Work instruction
Please copy each line of the data that includes the string "appeared".
───
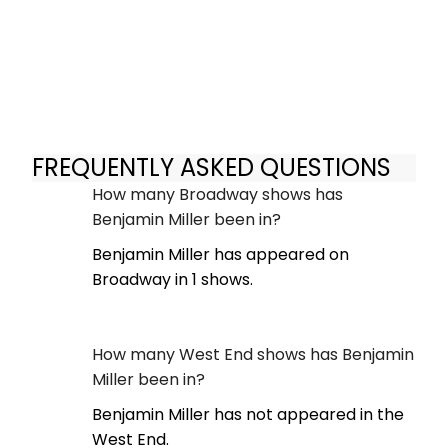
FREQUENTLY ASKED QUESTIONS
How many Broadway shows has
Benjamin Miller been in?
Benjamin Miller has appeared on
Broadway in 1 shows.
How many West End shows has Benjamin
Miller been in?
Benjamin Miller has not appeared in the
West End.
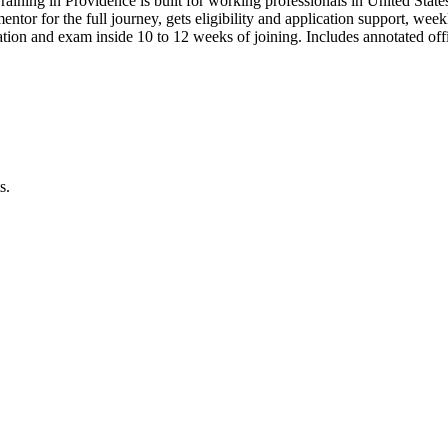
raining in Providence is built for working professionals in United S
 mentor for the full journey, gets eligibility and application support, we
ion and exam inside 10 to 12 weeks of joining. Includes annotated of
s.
───
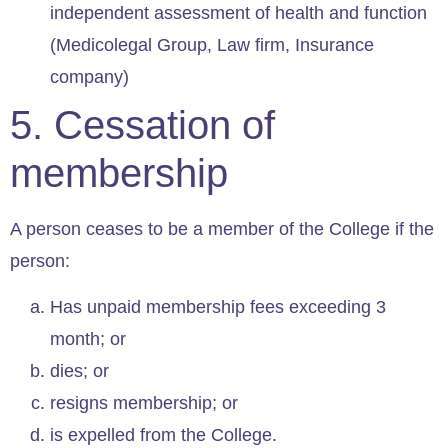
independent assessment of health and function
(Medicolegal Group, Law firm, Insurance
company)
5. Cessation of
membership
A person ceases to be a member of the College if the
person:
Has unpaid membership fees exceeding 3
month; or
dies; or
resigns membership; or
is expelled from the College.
───
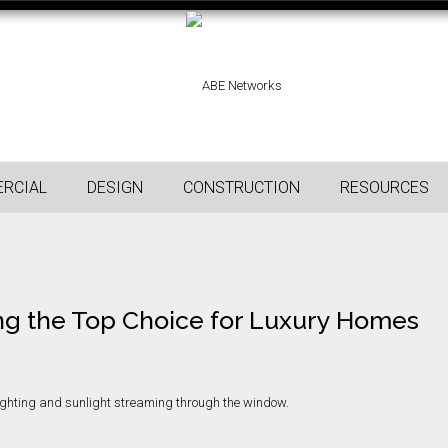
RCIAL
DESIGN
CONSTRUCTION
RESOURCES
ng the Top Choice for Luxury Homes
───
Written answer
Benjamin Miller has appeared on
Benjamin Miller has not appeared in the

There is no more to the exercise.